Experts say additional mental health support will be needed when Merseyside pupils return to school on March 8.

The date was announced on Monday as part of the government’s roadmap to ending lockdown.

However, despite a clear need for children to return to an educational setting, mental health professionals are concerned about the impact on pupils and teachers.

Meg Riley, Children’s Wellbeing Practitioner at Liverpool’s Young Person’s Advisory Service (YPAS) said additional emotional support is crucial.

Ms Riley, 28, said the most prominent issue they faced over lockdown was parents struggling with their child’s behaviour.

However, getting back into a routine will also be difficult and could provoke anxiety in children and young people.

Ms Riley is preparing for a surge in the use of services when children return to school.

She said: “With home-schooling, a lot of young people just haven’t been doing it.

“Now they are actually going to have to go back into school and learn and do their exams.

“Realistically they have probably missed out on about nine months to a year of learning.”

Empty park
The lockdown is set to ease

YPAS provide support to children and their families through counselling, therapy and practical support.

But it is not just the pupils’ mental health at risk.

The Wellbeing Practitioner said plans need to be in place for teaching staff too.

She said: “I think teachers particularly are going to be under a lot of pressure. 

“It’s going to create a really hostile and stressful environment which I think the young people project.

“We need mental health support for teachers as well, that needs to happen!”

Education Secretary Gavin Williamson wrote an open letter covering proposed return dates, testing and safety measures.

However, the letter failed to mention additional emotional support for staff and students.

Yesterday, he held the Downing Street coronavirus briefing with Jenny Harries, Deputy Chief Medical Officer.

He said: “No child should have their prospects blighted by the pandemic and I am determined that this isn’t going to happen.”

Jenny Harries, who also attended yesterdays’ briefing said: “We know that mental health has deteriorated for many children.

“Rates of referrals for Children’s mental health had increased anyway in recent years.

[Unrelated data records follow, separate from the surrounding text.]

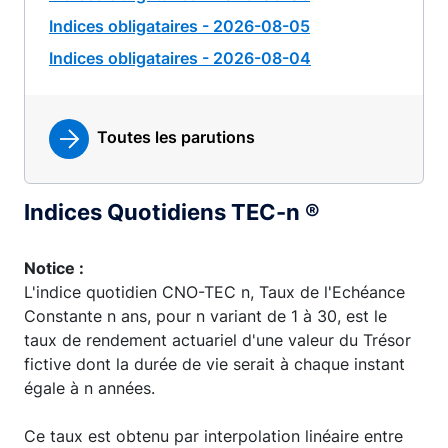
Indices obligataires - 2026-08-05
Indices obligataires - 2026-08-04
Toutes les parutions
Indices Quotidiens TEC-n ®
Notice :
L'indice quotidien CNO-TEC n, Taux de l'Echéance
Constante n ans, pour n variant de 1 à 30, est le
taux de rendement actuariel d'une valeur du Trésor
fictive dont la durée de vie serait à chaque instant
égale à n années.
Ce taux est obtenu par interpolation linéaire entre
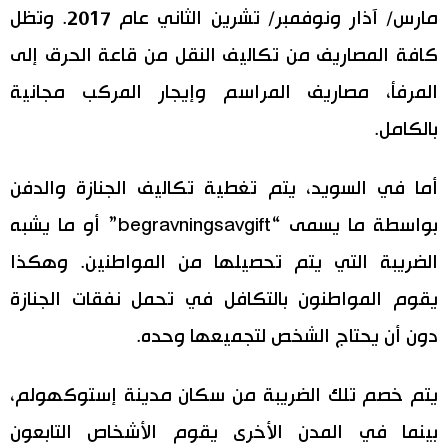
مارس/ آذار ونوفمبر/ تشرين الثاني عام 2017. وتظل
كافة المصاريف من تكاليف النقل من قاعة الحرق إلى
المرفأ، مصاريف المراسم وإيجار المركب مجانية
بالكامل.
أما في السويد، يتم تغطية تكاليف الجنازة والدفن
بواسطة ما يسمى “begravningsavgift” أو ما يشبه
الضريبة التي يتم تحصيلها من المواطنين. وهكذا
يقوم المواطنون بالتكافل في تحمل نفقات الجنازة
دون أن يحتاج الشخص لتجميعها وحده.
يتم خصم تلك الضريبة من سكان مدينة إستوكهولم،
بينما في المدن الأخرى يقوم الأشخاص التابعون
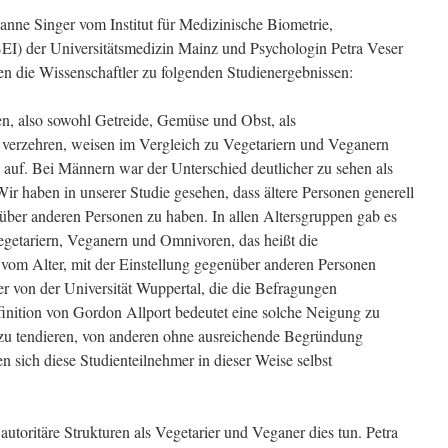
anne Singer vom Institut für Medizinische Biometrie,
EI) der Universitätsmedizin Mainz und Psychologin Petra Veser
en die Wissenschaftler zu folgenden Studienergebnissen:
n, also sowohl Getreide, Gemüse und Obst, als
r verzehren, weisen im Vergleich zu Vegetariern und Veganern
 auf. Bei Männern war der Unterschied deutlicher zu sehen als
„Wir haben in unserer Studie gesehen, dass ältere Personen generell
über anderen Personen zu haben. In allen Altersgruppen gab es
getariern, Veganern und Omnivoren, das heißt die
vom Alter, mit der Einstellung gegenüber anderen Personen
 von der Universität Wuppertal, die die Befragungen
finition von Gordon Allport bedeutet eine solche Neigung zu
azu tendieren, von anderen ohne ausreichende Begründung
 sich diese Studienteilnehmer in dieser Weise selbst
toritäre Strukturen als Vegetarier und Veganer dies tun. Petra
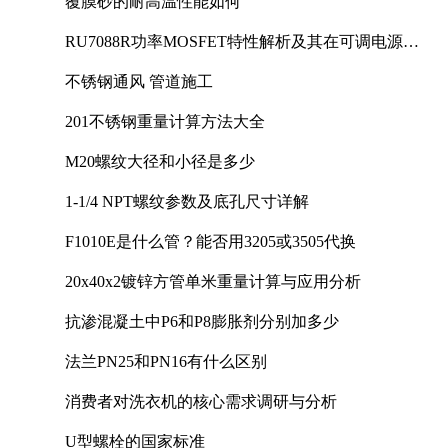
覆膜砂的耐高温性能如何
RU7088R功率MOSFET特性解析及其在可调电源设
计中的实践
不锈钢通风 管道施工
201不锈钢重量计算方法大全
M20螺纹大径和小径是多少
1-1/4 NPT螺纹参数及底孔尺寸详解
F1010E是什么管？能否用3205或3505代换
20x40x2镀锌方管单米重量计算与应用分析
抗渗混凝土中P6和P8膨胀剂分别加多少
法兰PN25和PN16有什么区别
消费者对洗衣机的核心需求调研与分析
U型螺栓的国家标准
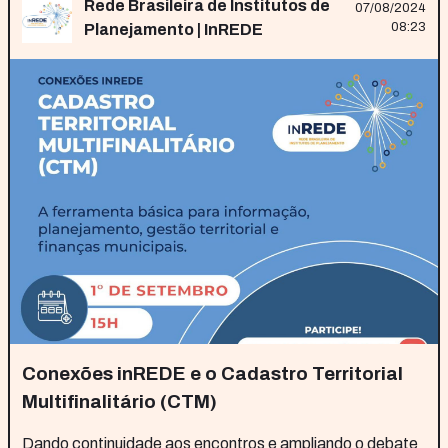
Rede Brasileira de Institutos de
07/08/2024
08:23
Planejamento | InREDE
Conexões inREDE e o Cadastro Territorial
Multifinalitário (CTM)
Dando continuidade aos encontros e ampliando o debate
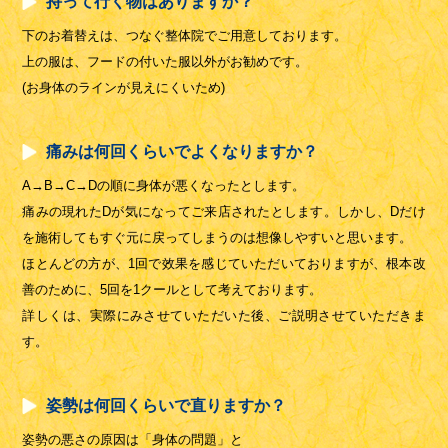
持って行く物はありますか？
下のお着替えは、つなぐ整体院でご用意しております。
上の服は、フードの付いた服以外がお勧めです。
(お身体のラインが見えにくいため)
痛みは何回くらいでよくなりますか？
A→B→C→Dの順に身体が悪くなったとします。
痛みの現れたDが気になってご来店されたとします。しかし、Dだけ
を施術してもすぐ元に戻ってしまうのは想像しやすいと思います。
ほとんどの方が、1回で效果を感じていただいておりますが、根本改
善のために、5回を1クールとして考えております。
詳しくは、実際にみさせていただいた後、ご説明させていただきま
す。
姿勢は何回くらいで直りますか？
姿勢の悪さの原因は「身体の問題」と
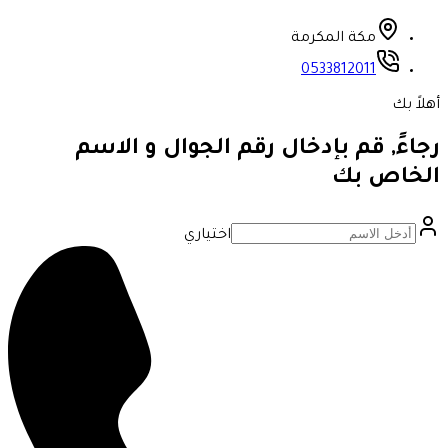
مكة المكرمة
0533812011
أهلاً بك
رجاءً, قم بإدخال رقم الجوال و الاسم
الخاص بك
اختياري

“But certainly it has increased again during the pandemic.”

During yesterday’s briefing, Gavin Williamson suggested schools use government funding ‘flexibly’.

He also said that this could include using funds for ‘wellbeing-led activities’ as well as those that are ‘education-led’.

Boris Johnson has pledged a total of £700 million to support the catch-up programme.

Boris Johnson
Boris Johnson: Picture by Andrew Parsons / No 10 Downing Street

The Prime Minister said: “Our top priority is to get schools open again.

“Once they are, we will make sure that teachers and students are equipped with the resources and the time they need to make up for lost learning.”

It is not yet clear how the catch-up funds will be spent, or if plans will include mental-health support.